Provided text:
Sally Groves, who feels very strongly about Alice’s fate, is shocked to hear the film director is going to depict Alice as the “devil’s handmaiden” with a “dark, malignant force beneath her almost angelic appearance” who brought evil to the village instead of “the innocent victim of ignorance and superstition” she really was. When Sally protests against this portrayal, the film director has her thrown out. Several people, including the film director, are saying Sally is stupid to get worked up over something that happened centuries ago. Nobody else speaks out against the way the film portrays Alice.
Alice’s self-portrait in the vicarage shows that Sally bears a striking resemblance to her – oh dear! That never bodes well for the protagonist in a serial that features witch-hunting. It is never established as to whether the resemblance is due to Sally being a descendant of some sort, which is the usual assumption in other witch-hunting stories. The self-portrait is the only one of Alice’s pictures to survive; the rest were burned with her. It shows her looking really sad, but that’s all there is. No sign of any malice or evil is present in the portrait.

Data records:

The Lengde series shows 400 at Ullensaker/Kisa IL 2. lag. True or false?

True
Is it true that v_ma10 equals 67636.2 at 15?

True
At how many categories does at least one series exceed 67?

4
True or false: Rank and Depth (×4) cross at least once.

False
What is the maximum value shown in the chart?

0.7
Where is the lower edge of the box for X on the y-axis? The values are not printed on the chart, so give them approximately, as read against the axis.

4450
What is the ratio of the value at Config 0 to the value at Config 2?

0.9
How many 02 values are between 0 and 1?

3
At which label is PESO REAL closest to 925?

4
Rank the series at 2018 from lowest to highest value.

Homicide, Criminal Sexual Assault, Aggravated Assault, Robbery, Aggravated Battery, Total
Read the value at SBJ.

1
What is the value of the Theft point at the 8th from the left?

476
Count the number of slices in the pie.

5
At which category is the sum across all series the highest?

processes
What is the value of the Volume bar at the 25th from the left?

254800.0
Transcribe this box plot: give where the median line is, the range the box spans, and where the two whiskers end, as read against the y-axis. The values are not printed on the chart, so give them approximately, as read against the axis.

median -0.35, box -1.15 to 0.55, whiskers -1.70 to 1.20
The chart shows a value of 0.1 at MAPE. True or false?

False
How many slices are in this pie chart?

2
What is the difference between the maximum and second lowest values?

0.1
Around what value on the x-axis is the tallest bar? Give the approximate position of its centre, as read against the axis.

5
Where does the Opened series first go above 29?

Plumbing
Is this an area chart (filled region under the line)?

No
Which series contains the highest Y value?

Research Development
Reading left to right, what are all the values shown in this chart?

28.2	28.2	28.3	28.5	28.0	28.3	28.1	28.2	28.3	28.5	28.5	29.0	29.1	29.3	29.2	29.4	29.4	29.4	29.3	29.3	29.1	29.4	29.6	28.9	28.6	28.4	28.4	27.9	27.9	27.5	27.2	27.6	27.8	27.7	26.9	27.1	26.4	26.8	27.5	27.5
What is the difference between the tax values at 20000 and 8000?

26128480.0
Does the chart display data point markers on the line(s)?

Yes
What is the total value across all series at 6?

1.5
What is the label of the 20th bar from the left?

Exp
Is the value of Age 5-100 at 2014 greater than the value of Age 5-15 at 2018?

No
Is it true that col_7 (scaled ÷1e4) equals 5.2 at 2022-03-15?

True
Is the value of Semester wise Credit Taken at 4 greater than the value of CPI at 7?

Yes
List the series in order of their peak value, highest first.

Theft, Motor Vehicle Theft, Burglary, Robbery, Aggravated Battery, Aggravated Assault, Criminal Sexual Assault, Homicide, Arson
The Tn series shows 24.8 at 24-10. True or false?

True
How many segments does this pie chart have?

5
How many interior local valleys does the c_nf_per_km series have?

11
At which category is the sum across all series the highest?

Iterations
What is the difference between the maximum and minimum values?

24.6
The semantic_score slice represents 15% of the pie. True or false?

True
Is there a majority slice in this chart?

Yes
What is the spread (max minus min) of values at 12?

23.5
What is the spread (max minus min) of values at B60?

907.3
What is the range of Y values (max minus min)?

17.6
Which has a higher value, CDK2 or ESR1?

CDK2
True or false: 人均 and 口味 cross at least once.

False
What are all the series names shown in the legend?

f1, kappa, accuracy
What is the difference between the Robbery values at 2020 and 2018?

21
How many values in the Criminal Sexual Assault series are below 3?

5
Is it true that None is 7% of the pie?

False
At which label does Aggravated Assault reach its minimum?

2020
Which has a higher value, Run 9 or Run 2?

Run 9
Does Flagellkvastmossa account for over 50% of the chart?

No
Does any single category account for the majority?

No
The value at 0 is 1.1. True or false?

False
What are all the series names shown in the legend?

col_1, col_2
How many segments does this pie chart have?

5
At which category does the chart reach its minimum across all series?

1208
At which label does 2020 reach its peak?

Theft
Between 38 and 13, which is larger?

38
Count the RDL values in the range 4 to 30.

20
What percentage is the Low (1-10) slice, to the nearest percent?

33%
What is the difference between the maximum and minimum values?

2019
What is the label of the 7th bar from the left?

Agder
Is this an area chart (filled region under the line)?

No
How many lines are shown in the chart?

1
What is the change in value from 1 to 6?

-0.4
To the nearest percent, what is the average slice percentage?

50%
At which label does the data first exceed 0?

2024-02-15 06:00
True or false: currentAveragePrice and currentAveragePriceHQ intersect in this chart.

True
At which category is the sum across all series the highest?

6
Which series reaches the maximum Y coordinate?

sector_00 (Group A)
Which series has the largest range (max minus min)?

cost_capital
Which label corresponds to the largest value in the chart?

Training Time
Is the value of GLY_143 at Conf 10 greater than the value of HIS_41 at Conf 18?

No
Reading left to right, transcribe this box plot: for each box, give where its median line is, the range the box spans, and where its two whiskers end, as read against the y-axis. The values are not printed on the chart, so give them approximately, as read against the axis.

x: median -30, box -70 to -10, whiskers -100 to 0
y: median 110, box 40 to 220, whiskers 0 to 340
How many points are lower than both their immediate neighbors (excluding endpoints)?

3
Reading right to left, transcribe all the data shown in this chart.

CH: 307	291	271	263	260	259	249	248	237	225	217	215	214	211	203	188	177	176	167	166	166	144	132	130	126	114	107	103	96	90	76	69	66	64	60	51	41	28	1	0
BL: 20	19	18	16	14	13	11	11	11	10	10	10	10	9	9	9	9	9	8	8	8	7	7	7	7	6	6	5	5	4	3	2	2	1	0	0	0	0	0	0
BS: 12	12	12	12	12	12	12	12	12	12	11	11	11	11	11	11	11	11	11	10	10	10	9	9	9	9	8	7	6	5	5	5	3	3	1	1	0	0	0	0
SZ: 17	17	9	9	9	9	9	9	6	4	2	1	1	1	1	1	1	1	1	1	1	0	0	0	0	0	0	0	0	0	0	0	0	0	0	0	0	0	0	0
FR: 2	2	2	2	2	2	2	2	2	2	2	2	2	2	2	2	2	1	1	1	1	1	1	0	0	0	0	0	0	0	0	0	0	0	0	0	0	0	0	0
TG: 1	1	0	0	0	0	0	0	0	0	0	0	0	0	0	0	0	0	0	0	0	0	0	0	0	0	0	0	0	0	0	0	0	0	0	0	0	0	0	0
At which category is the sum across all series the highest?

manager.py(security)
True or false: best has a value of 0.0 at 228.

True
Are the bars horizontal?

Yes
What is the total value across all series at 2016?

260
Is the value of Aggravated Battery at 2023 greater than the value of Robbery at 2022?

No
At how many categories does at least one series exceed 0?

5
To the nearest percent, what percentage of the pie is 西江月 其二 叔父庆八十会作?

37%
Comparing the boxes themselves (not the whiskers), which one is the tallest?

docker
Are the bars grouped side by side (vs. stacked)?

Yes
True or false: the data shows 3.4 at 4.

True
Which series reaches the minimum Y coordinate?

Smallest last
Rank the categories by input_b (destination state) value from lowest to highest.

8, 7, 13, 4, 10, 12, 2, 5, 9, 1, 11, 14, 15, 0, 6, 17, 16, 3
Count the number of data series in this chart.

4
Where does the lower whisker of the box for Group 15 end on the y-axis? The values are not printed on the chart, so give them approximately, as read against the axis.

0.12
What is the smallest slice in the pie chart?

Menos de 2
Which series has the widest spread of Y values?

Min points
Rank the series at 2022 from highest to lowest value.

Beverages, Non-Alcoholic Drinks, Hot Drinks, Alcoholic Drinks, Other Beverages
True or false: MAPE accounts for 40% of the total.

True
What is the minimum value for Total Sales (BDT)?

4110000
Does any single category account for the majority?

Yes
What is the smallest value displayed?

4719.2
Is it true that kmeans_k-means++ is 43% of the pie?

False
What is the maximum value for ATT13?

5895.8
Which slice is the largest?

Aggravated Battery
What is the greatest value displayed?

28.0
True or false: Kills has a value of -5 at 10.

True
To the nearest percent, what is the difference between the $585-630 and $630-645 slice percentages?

Task set:
1 – In the provided text, what happened to all of Alice's pictures except her self-portrait?
2 – Please duplicate the provided text from "Sally Groves, who" up to and including "film portrays Alice.".

Solution list:
1 – They were burned with her.

2 –
Sally Groves, who feels very strongly about Alice’s fate, is shocked to hear the film director is going to depict Alice as the “devil’s handmaiden” with a “dark, malignant force beneath her almost angelic appearance” who brought evil to the village instead of “the innocent victim of ignorance and superstition” she really was. When Sally protests against this portrayal, the film director has her thrown out. Several people, including the film director, are saying Sally is stupid to get worked up over something that happened centuries ago. Nobody else speaks out against the way the film portrays Alice.